Though the rifts were supposedly healed in 2016, the two nations remain at odds even over issues in the Caucasus and the Civil War in Libya. Israel has turned to condemning Turkey's attacks on the Kurds in both Turkey proper and across the border into Northern Iraq.

And why? Because with the loss of Turkey, the doctrine of the periphery demanded that Israel seek an alliance with the Kurds. The Syrian War also helped to create the conditions for this and for many years now Tel Aviv has been working with the Kurds, aiding them and using them to set up listening posts and establish secret bases in their territory – the vast bulk of these efforts being directed at Iran.

Israel additionally supports Azerbaijan which is also close to Turkey and this cuts across the informal Russia/Armenia/Iran alliance that has existed for many years. Azerbaijan is caught between a world of Russian cultural influence and deep cultural ties with Turkey, and yet the nation is mostly Shiite and thus has religious and historical ties to Iran. Friendship with the US and Israel has given it a degree of security and Tel Aviv continues to use Azerbaijan in the same way it has utilised Kurdistan in Turkey and Northern Iraq.

This situation became somewhat tense in light of the Nagorno-Karabakh War of 2020 and in many respects it flies in the face of Israel's deeply rooted Holocaust narrative. People would expect them to be allies of the Armenians who suffered their own genocide at the hands of the Turks, an insult exacerbated by Turkey's continued denial of these events. And yet for Israel the geopolitics of the region have always placed them in opposition to Armenia – as was once more demonstrated during the 2020 war.

Though for years Israel turned its back on the Kurds (some of which are Jewish but these mostly now reside in Israel), it's presently in Tel Aviv's interest to forge a friendship and utilise their strategic lands that overlap the region's threats – Syria, Turkey, and Iraq, but especially Iran. This is also why these nations don't want to see Kurdistan become an independent nation. Not only would they lose territory, the nation would be so strategically located that any alliance by Kurdistan with an enemy state like Israel or the United States would represent an existential threat.

The truth is large swathes of Kurdistan are functionally autonomous. Though it's a long way from declaring independence, let alone within the claimed borders, there is a growing independent Kurdistan or perhaps Kurdistan(s) coming into existence. Israel is utilising this and it's well known that Tel Aviv is fully prepared to strike Iran if Tehran actively pursues nuclear weapons. Kurdistan would undoubtedly play a role in this as a staging ground or means of transit. Though it hasn't been acknowledged, the porous borders of Kurdistan may have already played a role in Israeli operations in Iran and its numerous operations of sabotage and assassination – and that's the story with this group arrested in Iran.

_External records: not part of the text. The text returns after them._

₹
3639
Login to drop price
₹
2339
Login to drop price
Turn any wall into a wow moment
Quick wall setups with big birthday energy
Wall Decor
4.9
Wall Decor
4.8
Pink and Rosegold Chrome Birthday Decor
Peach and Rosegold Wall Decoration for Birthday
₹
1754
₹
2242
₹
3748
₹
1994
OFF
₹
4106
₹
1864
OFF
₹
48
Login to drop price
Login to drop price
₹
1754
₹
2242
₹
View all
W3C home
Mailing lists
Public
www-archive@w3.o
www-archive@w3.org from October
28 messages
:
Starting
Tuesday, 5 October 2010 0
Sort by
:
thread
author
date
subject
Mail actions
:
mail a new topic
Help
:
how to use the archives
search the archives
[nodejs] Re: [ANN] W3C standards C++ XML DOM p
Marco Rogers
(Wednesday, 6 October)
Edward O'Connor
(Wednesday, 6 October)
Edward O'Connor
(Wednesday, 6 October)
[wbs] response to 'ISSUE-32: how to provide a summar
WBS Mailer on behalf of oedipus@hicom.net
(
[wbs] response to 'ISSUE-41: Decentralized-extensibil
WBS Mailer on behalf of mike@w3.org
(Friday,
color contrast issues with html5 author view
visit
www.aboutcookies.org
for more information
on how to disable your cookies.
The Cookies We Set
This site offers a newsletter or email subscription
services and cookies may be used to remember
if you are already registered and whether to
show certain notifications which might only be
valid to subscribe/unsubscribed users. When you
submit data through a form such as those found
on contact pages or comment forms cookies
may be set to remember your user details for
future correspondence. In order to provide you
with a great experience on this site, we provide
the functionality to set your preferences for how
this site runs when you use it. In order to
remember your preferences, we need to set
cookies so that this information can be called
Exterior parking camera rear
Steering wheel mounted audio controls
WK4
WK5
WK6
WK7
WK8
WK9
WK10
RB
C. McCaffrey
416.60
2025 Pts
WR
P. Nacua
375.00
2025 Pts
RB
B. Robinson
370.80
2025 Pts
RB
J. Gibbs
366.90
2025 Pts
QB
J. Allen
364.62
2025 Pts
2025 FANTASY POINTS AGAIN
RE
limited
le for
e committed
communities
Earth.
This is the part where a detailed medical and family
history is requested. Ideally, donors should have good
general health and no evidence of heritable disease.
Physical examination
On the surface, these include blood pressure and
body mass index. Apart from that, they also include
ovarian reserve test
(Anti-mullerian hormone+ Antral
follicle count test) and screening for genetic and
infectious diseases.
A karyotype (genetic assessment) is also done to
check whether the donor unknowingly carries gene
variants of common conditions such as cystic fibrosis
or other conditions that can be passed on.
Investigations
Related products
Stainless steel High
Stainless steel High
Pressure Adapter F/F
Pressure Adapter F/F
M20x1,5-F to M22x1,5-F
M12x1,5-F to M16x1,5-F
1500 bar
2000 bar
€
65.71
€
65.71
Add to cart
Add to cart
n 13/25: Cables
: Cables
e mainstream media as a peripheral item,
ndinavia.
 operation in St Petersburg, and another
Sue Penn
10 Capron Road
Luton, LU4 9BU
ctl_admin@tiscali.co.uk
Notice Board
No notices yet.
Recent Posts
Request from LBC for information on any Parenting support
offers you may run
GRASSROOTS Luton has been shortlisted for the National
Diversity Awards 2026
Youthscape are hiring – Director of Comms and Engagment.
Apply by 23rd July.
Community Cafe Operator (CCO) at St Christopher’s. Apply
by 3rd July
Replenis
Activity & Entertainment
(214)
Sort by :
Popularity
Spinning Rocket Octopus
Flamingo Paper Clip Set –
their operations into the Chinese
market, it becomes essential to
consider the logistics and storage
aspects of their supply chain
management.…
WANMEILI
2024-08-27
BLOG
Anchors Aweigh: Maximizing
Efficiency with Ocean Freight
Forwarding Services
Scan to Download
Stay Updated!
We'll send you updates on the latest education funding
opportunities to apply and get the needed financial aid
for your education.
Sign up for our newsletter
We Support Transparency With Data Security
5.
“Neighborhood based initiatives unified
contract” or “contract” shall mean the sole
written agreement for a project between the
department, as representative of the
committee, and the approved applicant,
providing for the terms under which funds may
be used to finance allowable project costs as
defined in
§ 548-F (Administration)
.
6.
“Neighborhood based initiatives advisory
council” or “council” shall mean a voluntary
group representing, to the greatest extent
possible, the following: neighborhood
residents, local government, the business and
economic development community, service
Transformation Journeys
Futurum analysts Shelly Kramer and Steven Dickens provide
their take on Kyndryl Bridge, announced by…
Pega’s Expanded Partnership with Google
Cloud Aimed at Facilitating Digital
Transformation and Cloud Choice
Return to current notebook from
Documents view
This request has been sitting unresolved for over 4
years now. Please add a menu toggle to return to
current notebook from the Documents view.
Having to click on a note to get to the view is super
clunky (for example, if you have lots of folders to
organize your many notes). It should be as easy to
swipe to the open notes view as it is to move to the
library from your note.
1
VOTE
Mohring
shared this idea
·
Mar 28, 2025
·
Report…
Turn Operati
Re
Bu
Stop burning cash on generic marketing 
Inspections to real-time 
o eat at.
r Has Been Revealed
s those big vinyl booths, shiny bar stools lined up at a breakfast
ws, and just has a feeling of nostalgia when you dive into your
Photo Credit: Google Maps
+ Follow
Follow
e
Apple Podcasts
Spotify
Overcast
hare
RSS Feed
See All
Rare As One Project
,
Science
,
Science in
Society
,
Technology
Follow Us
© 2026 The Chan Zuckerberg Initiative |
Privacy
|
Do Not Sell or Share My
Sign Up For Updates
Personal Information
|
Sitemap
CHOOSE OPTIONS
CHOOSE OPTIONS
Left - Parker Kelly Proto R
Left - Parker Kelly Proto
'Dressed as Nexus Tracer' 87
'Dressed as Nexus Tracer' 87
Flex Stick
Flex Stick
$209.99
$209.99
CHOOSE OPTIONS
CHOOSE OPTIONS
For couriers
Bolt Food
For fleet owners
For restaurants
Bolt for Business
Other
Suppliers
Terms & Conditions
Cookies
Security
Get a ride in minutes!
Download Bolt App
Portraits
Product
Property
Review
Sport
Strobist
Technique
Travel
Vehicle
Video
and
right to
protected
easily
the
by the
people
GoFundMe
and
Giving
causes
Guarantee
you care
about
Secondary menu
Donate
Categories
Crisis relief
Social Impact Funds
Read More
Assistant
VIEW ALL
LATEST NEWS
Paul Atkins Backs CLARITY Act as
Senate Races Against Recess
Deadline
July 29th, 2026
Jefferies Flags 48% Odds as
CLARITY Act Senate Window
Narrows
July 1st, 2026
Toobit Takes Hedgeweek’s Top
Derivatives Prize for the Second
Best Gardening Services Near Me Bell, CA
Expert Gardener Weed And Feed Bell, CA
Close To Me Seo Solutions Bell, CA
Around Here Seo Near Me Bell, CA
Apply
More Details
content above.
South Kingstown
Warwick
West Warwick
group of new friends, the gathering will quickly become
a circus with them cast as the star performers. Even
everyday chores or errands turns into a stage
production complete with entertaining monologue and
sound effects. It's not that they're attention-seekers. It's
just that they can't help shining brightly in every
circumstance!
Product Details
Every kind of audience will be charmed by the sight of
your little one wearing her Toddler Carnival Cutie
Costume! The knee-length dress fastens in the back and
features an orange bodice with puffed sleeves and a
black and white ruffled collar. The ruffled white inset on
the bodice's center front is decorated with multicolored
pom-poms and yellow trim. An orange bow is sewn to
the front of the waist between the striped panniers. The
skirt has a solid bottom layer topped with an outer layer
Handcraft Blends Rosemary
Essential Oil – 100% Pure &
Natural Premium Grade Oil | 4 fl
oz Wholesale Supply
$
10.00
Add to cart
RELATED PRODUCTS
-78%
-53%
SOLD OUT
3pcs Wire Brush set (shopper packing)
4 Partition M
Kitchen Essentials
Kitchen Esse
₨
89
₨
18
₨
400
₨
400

The Kurds have been burned over and over again by their alliances with the West. I suppose they have little choice. In this case it's a small group that has been arrested and faces charges but it's a hint, a glimpse of a much larger theatre of operations and series of events.

If the situation in Turkey changes and the AKP falls, the Kurds may find themselves ignored or even turned against. The same is true with regard to the Islamic regime in Iran. But in the meantime they receive aid and protection from Israel and the Kurds are willing to facilitate Israeli operations. But as we've seen (with ISIS for example) an enemy in one country can be a friend just across the border and when a group like ISIS crosses borders (as they did in Iraq) suddenly the dynamics change. Volatility characterises the region and while Israel can operate clandestinely within the Kurdish zone, it follows that Iran and Turkey seek to do likewise, and if things get hot, the Kurdish areas may suffer greatly.